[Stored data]
»»
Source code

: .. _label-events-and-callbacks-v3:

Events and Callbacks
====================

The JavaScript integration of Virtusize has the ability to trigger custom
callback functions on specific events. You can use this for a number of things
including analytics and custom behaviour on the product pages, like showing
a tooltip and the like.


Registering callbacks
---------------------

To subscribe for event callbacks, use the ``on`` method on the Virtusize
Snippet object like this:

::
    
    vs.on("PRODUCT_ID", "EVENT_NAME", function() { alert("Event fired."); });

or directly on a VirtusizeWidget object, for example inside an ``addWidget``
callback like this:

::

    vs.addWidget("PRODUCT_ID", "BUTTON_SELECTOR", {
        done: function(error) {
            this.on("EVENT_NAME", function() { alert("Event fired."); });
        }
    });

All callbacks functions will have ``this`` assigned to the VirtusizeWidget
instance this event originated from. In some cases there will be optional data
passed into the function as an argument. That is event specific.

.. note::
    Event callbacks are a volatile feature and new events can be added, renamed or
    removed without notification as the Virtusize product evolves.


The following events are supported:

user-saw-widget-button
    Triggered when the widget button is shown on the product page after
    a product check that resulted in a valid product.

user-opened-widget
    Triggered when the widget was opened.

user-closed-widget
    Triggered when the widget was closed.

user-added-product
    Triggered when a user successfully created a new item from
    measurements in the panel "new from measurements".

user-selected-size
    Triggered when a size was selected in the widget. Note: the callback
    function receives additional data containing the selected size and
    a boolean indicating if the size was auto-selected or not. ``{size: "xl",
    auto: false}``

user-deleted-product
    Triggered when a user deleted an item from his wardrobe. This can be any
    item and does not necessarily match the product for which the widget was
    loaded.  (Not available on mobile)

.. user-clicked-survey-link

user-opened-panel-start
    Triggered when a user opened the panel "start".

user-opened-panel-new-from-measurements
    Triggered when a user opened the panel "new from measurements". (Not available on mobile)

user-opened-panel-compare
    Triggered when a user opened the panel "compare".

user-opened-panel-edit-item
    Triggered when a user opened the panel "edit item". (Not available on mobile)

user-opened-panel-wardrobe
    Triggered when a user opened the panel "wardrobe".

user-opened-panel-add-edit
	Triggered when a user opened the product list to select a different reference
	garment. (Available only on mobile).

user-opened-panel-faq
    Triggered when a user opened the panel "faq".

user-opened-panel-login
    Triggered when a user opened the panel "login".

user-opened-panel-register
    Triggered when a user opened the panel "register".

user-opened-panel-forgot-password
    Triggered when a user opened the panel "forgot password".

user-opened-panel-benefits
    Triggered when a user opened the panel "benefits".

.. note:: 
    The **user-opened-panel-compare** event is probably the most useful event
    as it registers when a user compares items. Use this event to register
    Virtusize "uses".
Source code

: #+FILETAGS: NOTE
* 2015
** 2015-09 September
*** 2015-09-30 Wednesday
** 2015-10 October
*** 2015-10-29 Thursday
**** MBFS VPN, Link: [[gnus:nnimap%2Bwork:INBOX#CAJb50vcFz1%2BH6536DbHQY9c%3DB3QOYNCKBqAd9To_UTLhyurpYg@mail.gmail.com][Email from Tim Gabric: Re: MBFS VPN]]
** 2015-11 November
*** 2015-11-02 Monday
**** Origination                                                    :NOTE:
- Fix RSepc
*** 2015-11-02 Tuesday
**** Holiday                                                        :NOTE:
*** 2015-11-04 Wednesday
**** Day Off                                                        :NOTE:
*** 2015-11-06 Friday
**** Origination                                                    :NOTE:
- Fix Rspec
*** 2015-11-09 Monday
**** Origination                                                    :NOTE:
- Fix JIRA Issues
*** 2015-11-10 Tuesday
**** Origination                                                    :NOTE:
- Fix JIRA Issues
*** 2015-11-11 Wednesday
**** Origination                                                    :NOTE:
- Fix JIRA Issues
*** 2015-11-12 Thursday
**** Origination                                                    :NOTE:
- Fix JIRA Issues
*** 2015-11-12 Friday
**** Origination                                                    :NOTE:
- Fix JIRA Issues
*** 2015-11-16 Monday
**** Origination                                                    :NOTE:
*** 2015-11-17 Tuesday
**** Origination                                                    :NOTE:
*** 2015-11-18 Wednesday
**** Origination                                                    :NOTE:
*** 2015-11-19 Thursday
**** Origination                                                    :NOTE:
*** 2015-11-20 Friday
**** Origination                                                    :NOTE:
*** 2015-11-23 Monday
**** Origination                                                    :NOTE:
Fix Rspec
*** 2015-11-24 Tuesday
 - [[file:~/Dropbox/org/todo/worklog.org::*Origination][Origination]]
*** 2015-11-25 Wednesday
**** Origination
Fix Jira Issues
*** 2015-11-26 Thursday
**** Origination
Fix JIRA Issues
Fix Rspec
««
## [YOUR INSTRUCTIONS]
Search the entries for "functions" and copy each matching line.

## [ANSWER FOR THIS EXERCISE]
callback functions on specific events. You can use this for a number of things
All callbacks functions will have ``this`` assigned to the VirtusizeWidget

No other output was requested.